You can specify a USING SAMPLE clause to collect single-column PARTITION statistics, but the specification is ignored. The system automatically resets the sampling percentage to 100. The sampling field in a detailed statistics report is always reported as 0 to document this behavior. Note that all valid sampling percentages specified for a USING SAMPLE clause are honored for multicolumn PARTITION statistics.

There is a limit of 32 sets of multicolumn statistics that can be collected on a given table. Because single-column PARTITION statistics use index ids in the same range as multicolumn statistics (between 129 and 160, inclusive), collecting PARTITION statistics effectively reduces the limit on the number of multicolumn statistics that can be collected to 31.

The system ignores user-specified column ordering for multicolumn PARTITION statistics. This is consistent with non-PARTITION multicolumn statistics and multicolumn indexes. The columns are ordered based on their internal field id. Because the system-derived PARTITION column has field id value of 0, it always takes the first position in multicolumn statistics.

COLLECT STATISTICS (QCD Form) and UDTs

You cannot collect statistics on UDT columns.

COLLECT STATISTICS (QCD Form) And Large Objects

You cannot collect statistics on BLOB or CLOB columns.

COLLECT STATISTICS (QCD Form) Does Not Collect Statistics For The Optimizer

Unlike the standard COLLECT STATISTICS statement, COLLECT STATISTICS (QCD Form) does not write the statistics it collects into the data dictionary for use by the Optimizer. The COLLECT STATISTICS (QCD Form) writes its statistics into the TableStatistics table of the specified QCD database, where the information is used by various database query analysis tools to perform index analysis and validation.

Because COLLECT STATISTICS (QCD Form) does not write its statistics to the data dictionary, it does not place locks on dictionary tables. Through appropriate control of the sample size, you can collect sample statistics for index analysis during production hours without a noticeable negative effect on system performance.

Implicit Recollection of QCD Statistics Is Not Supported

Unlike COLLECT STATISTICS (Optimizer Form), you cannot recollect statistics implicitly on indexes and columns for which statistics have been collected in the past.

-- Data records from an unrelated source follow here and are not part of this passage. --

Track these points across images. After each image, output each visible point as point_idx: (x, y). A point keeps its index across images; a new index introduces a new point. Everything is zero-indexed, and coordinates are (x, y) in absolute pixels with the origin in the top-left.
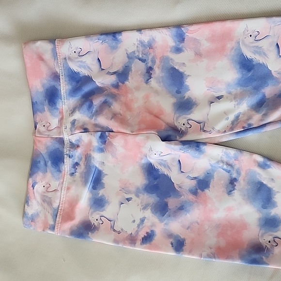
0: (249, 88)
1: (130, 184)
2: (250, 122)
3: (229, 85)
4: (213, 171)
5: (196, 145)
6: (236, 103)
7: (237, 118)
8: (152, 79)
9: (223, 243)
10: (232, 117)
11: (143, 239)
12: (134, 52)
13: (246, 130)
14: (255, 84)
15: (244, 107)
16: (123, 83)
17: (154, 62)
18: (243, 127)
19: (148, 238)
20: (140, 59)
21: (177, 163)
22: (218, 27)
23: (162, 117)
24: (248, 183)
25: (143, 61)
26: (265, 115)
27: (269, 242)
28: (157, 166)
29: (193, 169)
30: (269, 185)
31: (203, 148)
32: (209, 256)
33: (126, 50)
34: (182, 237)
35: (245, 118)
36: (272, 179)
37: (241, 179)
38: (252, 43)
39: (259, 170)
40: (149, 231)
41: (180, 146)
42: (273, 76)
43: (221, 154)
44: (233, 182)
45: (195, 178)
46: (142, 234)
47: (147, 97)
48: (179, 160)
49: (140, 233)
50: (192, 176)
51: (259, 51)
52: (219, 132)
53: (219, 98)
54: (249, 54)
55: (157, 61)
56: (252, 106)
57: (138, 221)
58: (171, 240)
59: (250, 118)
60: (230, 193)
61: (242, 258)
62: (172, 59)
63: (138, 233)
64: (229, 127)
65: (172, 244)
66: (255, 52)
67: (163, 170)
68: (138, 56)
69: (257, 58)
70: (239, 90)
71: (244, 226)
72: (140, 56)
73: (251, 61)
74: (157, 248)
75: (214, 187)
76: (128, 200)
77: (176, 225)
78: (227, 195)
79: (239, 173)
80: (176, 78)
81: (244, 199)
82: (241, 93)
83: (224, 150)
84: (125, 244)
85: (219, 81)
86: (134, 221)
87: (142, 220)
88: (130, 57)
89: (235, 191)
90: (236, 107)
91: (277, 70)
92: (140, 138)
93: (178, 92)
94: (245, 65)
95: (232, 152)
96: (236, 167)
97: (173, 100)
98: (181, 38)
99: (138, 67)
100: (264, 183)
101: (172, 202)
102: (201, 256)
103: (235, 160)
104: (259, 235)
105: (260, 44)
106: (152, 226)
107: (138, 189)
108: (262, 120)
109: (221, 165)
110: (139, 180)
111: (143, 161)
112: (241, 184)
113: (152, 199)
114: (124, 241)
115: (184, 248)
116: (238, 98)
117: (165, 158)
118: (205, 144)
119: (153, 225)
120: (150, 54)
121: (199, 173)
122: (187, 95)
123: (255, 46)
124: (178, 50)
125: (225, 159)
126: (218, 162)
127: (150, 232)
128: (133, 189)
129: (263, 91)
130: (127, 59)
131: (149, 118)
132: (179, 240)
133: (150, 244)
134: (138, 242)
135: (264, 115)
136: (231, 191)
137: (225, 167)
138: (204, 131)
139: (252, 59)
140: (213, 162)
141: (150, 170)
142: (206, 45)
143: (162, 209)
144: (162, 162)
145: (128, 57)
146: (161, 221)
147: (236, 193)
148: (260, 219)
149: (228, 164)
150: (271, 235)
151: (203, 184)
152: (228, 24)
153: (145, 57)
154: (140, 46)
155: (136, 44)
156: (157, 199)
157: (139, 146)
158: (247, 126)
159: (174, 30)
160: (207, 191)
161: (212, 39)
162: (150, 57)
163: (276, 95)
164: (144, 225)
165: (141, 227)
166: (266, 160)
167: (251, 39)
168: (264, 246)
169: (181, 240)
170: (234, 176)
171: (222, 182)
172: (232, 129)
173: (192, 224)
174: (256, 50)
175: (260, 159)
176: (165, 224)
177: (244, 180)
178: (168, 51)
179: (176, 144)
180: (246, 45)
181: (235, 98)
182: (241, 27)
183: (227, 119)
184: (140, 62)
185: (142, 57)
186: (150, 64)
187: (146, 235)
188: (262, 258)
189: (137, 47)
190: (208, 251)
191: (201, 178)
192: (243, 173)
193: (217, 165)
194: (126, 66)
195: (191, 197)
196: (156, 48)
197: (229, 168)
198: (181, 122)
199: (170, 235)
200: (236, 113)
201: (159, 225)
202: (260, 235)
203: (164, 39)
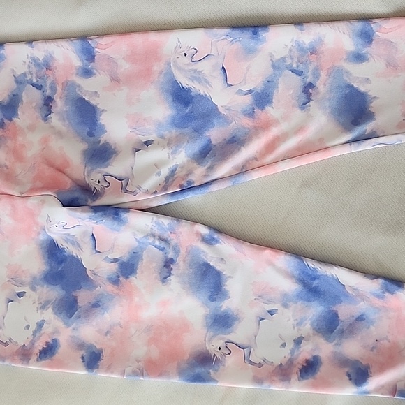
0: (188, 130)
1: (23, 271)
2: (191, 178)
3: (159, 125)
4: (142, 249)
5: (115, 211)
6: (171, 151)
7: (173, 172)
8: (52, 115)
9: (155, 353)
10: (165, 171)
11: (41, 352)
12: (24, 74)
13: (185, 190)
14: (195, 124)
15: (182, 157)
16: (11, 120)
17: (54, 89)
18: (181, 186)
19: (48, 351)
20: (33, 85)
21: (89, 239)
22: (138, 40)
23: (68, 170)
24: (190, 266)
25: (39, 87)
26: (211, 168)
27: (220, 349)
28: (62, 244)
29: (113, 247)
30: (218, 268)
31: (125, 216)
32: (135, 374)
33: (13, 71)
34: (98, 347)
35: (184, 173)
36: (222, 259)
37: (179, 260)
38: (188, 65)
39: (203, 247)
40: (49, 340)
41: (91, 214)
42: (220, 113)
43: (150, 225)
44: (168, 264)
45: (116, 260)
46: (40, 345)
47: (45, 141)
48: (93, 235)
49: (36, 344)
50: (112, 256)
51: (198, 77)
52: (147, 192)
53: (147, 143)
54: (185, 82)
55: (58, 88)
56: (194, 155)
57: (33, 327)
58: (82, 352)
59: (190, 173)
60: (164, 280)
61: (181, 373)
62: (79, 86)
63: (33, 344)
64: (162, 186)
65: (83, 358)
66: (193, 79)
67: (71, 250)
68: (31, 80)
69: (197, 88)
70: (174, 132)
71: (185, 327)
72: (34, 80)
73: (187, 91)
74: (61, 365)
75: (142, 272)
76: (20, 295)
77: (89, 331)
78: (160, 283)
79: (176, 251)
80: (86, 113)
81: (183, 289)
82: (177, 137)
83: (155, 218)
84: (13, 360)
85: (145, 119)
86: (28, 327)
87: (40, 325)
88: (20, 81)
89: (172, 277)
90: (171, 156)
91: (224, 104)
92: (32, 202)
93: (91, 134)
94: (181, 96)
95: (166, 221)
96: (173, 243)
97: (83, 146)
98: (90, 55)
99: (31, 97)
100: (212, 264)
101: (83, 297)
102: (123, 373)
103: (171, 233)
104: (205, 340)
105: (199, 66)
106: (54, 333)
107: (34, 278)
108: (206, 176)
109: (151, 240)
110: (36, 265)
111: (42, 237)
112: (180, 267)
113: (55, 293)
114: (12, 357)
115: (100, 363)
116: (173, 143)
117: (72, 232)
118: (127, 210)
119: (56, 331)
120: (47, 77)
121: (122, 253)
122: (103, 138)
123: (192, 70)
124: (87, 73)
125: (157, 232)
126: (147, 236)
127: (51, 342)
128: (26, 279)
129: (207, 134)
130: (15, 84)
131: (48, 172)
132: (94, 352)
133: (52, 360)
134: (34, 358)
135: (209, 168)
136: (166, 278)
137: (157, 243)
138: (127, 192)
139: (189, 89)
140: (140, 236)
141: (53, 250)
142: (125, 67)
143: (68, 308)
144: (69, 237)
145: (17, 81)
146: (67, 325)
147: (173, 280)
148: (206, 316)
149: (161, 239)
150: (222, 339)
151: (127, 268)
152: (153, 37)
153: (40, 82)
154: (32, 65)
155: (27, 63)
156: (62, 293)
157: (32, 215)
158: (185, 184)
159: (78, 43)
160: (132, 278)
161: (133, 57)
162: (49, 82)
163: (225, 140)
164: (42, 332)
165: (38, 335)
166: (212, 231)
167: (187, 60)
168: (213, 355)
169: (96, 352)
170: (171, 255)
171: (154, 265)
172: (165, 188)
173: (111, 327)
174: (195, 75)
175: (204, 231)
176: (74, 329)
177: (184, 261)
178: (73, 73)
179: (83, 211)
180: (180, 69)
181: (169, 144)
182: (170, 42)
183: (159, 174)
184: (34, 88)
185: (37, 81)
186: (48, 93)
187: (45, 346)
188: (209, 373)
189: (29, 66)
190: (135, 366)
191: (125, 259)
192: (183, 252)
193: (145, 241)
194: (14, 95)
195: (110, 288)
196: (56, 68)
197: (163, 245)
198: (94, 178)
199: (81, 346)
200: (171, 165)
201: (63, 332)
202: (207, 339)
203: (66, 55)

You must specify an explicit index or column name each time you collect statistics using COLLECT STATISTICS (QCD Form).

COLLECT STATISTICS (QCD Form) Is Not Treated As DDL By The Transaction Manager

You can place a COLLECT STATISTICS (QCD Form) request anywhere within a transaction because it is not treated as a DDL statement by the Transaction Manager.

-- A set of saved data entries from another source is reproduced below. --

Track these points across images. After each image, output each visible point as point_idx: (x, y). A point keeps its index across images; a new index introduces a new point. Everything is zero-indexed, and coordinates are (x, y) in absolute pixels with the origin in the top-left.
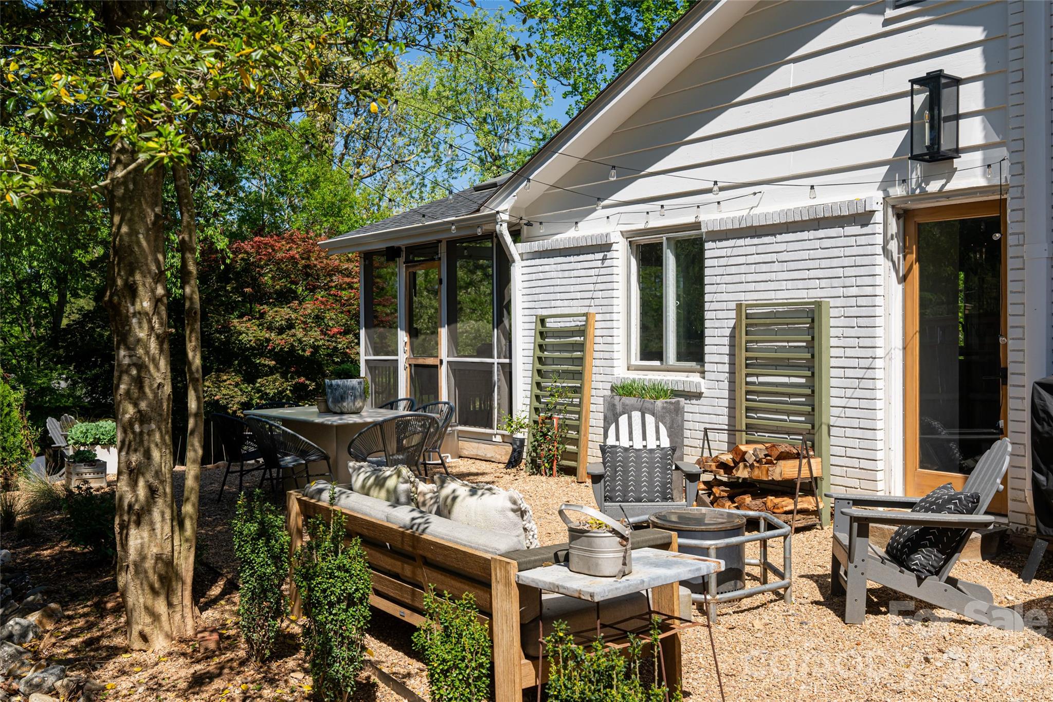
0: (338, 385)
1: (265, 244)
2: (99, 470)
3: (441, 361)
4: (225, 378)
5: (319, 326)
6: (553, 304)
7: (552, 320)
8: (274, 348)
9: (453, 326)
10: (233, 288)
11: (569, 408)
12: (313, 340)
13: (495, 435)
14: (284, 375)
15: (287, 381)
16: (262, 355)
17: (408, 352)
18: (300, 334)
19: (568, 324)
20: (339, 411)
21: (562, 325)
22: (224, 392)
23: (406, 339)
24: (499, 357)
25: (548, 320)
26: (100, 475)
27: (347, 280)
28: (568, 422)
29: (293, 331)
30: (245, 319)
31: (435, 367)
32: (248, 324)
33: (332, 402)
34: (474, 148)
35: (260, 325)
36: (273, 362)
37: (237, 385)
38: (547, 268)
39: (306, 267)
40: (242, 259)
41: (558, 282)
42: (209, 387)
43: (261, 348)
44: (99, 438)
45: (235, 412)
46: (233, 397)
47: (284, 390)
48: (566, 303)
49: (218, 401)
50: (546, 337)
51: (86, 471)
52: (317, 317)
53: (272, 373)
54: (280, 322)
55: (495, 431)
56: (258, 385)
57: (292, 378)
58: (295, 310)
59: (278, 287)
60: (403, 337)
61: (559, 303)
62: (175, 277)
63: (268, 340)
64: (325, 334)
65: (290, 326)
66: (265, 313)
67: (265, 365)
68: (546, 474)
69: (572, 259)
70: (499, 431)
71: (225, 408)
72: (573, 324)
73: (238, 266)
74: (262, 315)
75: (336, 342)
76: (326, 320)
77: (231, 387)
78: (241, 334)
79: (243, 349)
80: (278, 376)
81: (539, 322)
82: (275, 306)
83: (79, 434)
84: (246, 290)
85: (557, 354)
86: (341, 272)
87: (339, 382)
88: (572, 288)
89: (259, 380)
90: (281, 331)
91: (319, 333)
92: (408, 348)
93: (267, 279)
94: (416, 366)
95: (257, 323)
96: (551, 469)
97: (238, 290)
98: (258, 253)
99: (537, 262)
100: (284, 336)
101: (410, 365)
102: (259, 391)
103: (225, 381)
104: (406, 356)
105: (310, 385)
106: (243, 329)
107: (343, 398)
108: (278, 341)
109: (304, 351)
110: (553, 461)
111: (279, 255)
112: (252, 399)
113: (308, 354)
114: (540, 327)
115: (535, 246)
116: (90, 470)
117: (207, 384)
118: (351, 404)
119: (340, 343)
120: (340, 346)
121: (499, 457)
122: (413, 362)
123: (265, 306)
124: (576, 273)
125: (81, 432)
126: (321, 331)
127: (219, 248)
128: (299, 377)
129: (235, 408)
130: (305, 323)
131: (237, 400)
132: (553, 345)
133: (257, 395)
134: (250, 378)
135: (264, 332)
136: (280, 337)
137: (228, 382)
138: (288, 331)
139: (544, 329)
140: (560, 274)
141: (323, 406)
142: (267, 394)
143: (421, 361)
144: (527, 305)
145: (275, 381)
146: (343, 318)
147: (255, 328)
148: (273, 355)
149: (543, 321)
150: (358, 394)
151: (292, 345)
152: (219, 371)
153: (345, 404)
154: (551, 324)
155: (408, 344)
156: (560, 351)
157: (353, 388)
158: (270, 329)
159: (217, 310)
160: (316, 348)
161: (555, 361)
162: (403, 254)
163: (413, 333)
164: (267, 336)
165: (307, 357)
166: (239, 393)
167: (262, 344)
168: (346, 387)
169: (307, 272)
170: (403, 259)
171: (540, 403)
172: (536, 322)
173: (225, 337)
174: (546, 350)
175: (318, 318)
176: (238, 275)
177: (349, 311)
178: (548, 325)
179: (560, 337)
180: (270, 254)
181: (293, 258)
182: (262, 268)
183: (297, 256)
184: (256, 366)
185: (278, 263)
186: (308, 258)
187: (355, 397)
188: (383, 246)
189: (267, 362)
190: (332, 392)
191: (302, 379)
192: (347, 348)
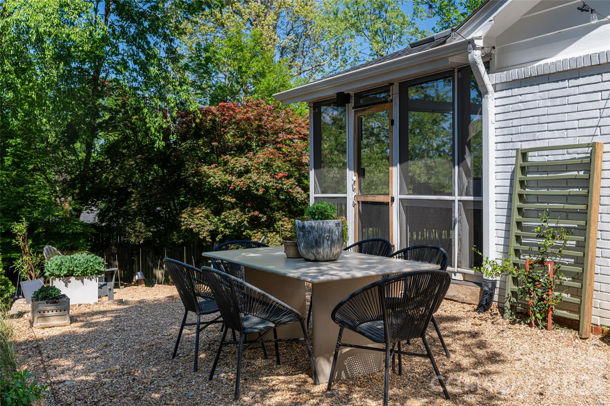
0: (312, 227)
1: (228, 108)
2: (63, 307)
3: (393, 199)
4: (198, 211)
5: (269, 171)
6: (538, 135)
7: (536, 153)
8: (235, 188)
9: (404, 164)
10: (204, 142)
11: (564, 252)
12: (264, 182)
13: (455, 273)
14: (242, 209)
15: (245, 214)
16: (225, 194)
17: (357, 190)
18: (254, 177)
19: (560, 158)
20: (313, 258)
21: (551, 158)
22: (197, 222)
23: (355, 178)
24: (460, 195)
25: (530, 154)
26: (62, 313)
27: (290, 136)
28: (563, 268)
29: (250, 175)
30: (213, 166)
31: (386, 204)
32: (215, 170)
33: (305, 247)
34: (370, 52)
35: (224, 171)
36: (234, 200)
37: (207, 217)
38: (529, 97)
39: (259, 126)
40: (210, 120)
41: (545, 111)
42: (185, 218)
43: (225, 189)
44: (73, 271)
45: (205, 238)
46: (203, 226)
47: (243, 222)
48: (557, 134)
49: (192, 229)
50: (529, 172)
51: (49, 308)
52: (267, 164)
53: (233, 208)
54: (239, 168)
55: (456, 269)
56: (222, 217)
57: (249, 211)
58: (251, 159)
59: (237, 142)
60: (351, 176)
61: (546, 135)
62: (159, 132)
63: (230, 182)
64: (273, 178)
65: (247, 171)
66: (228, 161)
67: (228, 202)
68: (537, 325)
69: (566, 83)
70: (459, 269)
71: (198, 234)
72: (568, 157)
73: (208, 125)
74: (226, 163)
75: (282, 184)
76: (274, 167)
77: (202, 218)
78: (210, 177)
79: (211, 189)
80: (238, 210)
81: (520, 156)
82: (235, 156)
83: (54, 267)
84: (213, 144)
85: (544, 191)
86: (285, 130)
87: (313, 223)
88: (566, 117)
89: (223, 213)
90: (240, 175)
91: (269, 176)
92: (356, 187)
93: (228, 136)
94: (363, 203)
95: (222, 169)
96: (545, 319)
97: (208, 144)
98: (223, 115)
99: (516, 91)
100: (243, 179)
101: (358, 202)
102: (223, 221)
103: (198, 213)
104: (354, 194)
105: (262, 217)
106: (211, 174)
107: (317, 243)
108: (238, 183)
109: (258, 190)
110: (548, 312)
111: (239, 117)
112: (218, 228)
113: (260, 193)
114: (520, 161)
115: (515, 74)
116: (53, 308)
117: (184, 216)
118: (327, 250)
119: (285, 184)
120: (285, 186)
121: (463, 297)
122: (363, 199)
123: (228, 156)
124: (572, 99)
125: (56, 264)
126: (271, 175)
127: (191, 109)
128: (254, 211)
129: (204, 235)
130: (257, 169)
131: (206, 228)
132: (537, 181)
133: (222, 225)
134: (217, 212)
135: (227, 176)
136: (239, 180)
137: (200, 215)
138: (245, 175)
139: (525, 164)
140: (549, 103)
141: (292, 251)
142: (229, 224)
143: (370, 199)
144: (500, 139)
145: (235, 214)
146: (287, 166)
147: (221, 173)
148: (235, 193)
149: (524, 155)
150: (335, 238)
151: (249, 186)
152: (194, 206)
153: (321, 250)
154: (534, 158)
155: (357, 183)
156: (548, 188)
157: (330, 231)
158: (231, 174)
159: (193, 160)
160: (267, 188)
161: (538, 198)
162: (353, 100)
163: (361, 172)
164: (230, 178)
165: (260, 196)
166: (209, 223)
167: (225, 185)
168: (322, 230)
169: (259, 130)
170: (352, 104)
171: (521, 244)
172: (517, 157)
173: (198, 180)
174: (527, 187)
175: (268, 166)
176: (208, 132)
177: (290, 161)
178: (530, 159)
179: (547, 172)
180: (231, 115)
181: (248, 119)
182: (225, 127)
183: (252, 117)
184: (221, 202)
185: (237, 123)
186: (260, 120)
187: (332, 242)
188: (332, 93)
189: (229, 200)
190: (304, 235)
191: (256, 213)
192: (291, 188)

COLLECT STATISTICS (QCD Form) Collects New Statistics Even If Statistics Exist In the Data Dictionary or QCD

COLLECT STATISTICS (QCD Form) always collects its own fresh statistics on candidate index columns, even if a statistical profile of the specified columns or index columns already exists in the data dictionary or QCD for table_name, to ensure that index analyses are always performed using current statistics.

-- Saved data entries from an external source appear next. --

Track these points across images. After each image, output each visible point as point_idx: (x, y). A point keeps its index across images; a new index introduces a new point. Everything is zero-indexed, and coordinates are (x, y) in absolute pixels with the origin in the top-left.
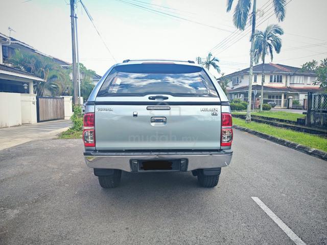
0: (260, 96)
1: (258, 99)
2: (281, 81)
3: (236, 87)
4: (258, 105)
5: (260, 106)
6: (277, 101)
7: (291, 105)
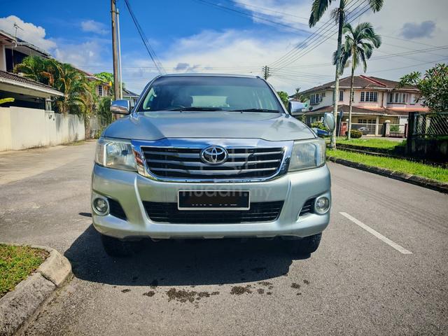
0: (347, 120)
1: (345, 124)
2: (375, 100)
3: (314, 108)
4: (344, 132)
5: (347, 133)
6: (370, 126)
7: (388, 132)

Fresh statistics are also collected whenever you perform an INSERT EXPLAIN request and specify the WITH STATISTICS clause. See INSERT EXPLAIN for more information.

Quality of Statistics As a Function of Sample Size

The larger the sample size used to collect statistics, the more likely the sampled statistics are an accurate representation of population statistics. There is a trade-off for this accuracy: the larger the sample size, the longer it takes to collect the statistics.

You cannot use sampling to collect COLUMN statistics for the partitioning columns of row-partitioned tables and you should not use sampling to collect INDEX statistics for those columns. The collect statistics on the system-derived PARTITION or PARTITION#Ln columns.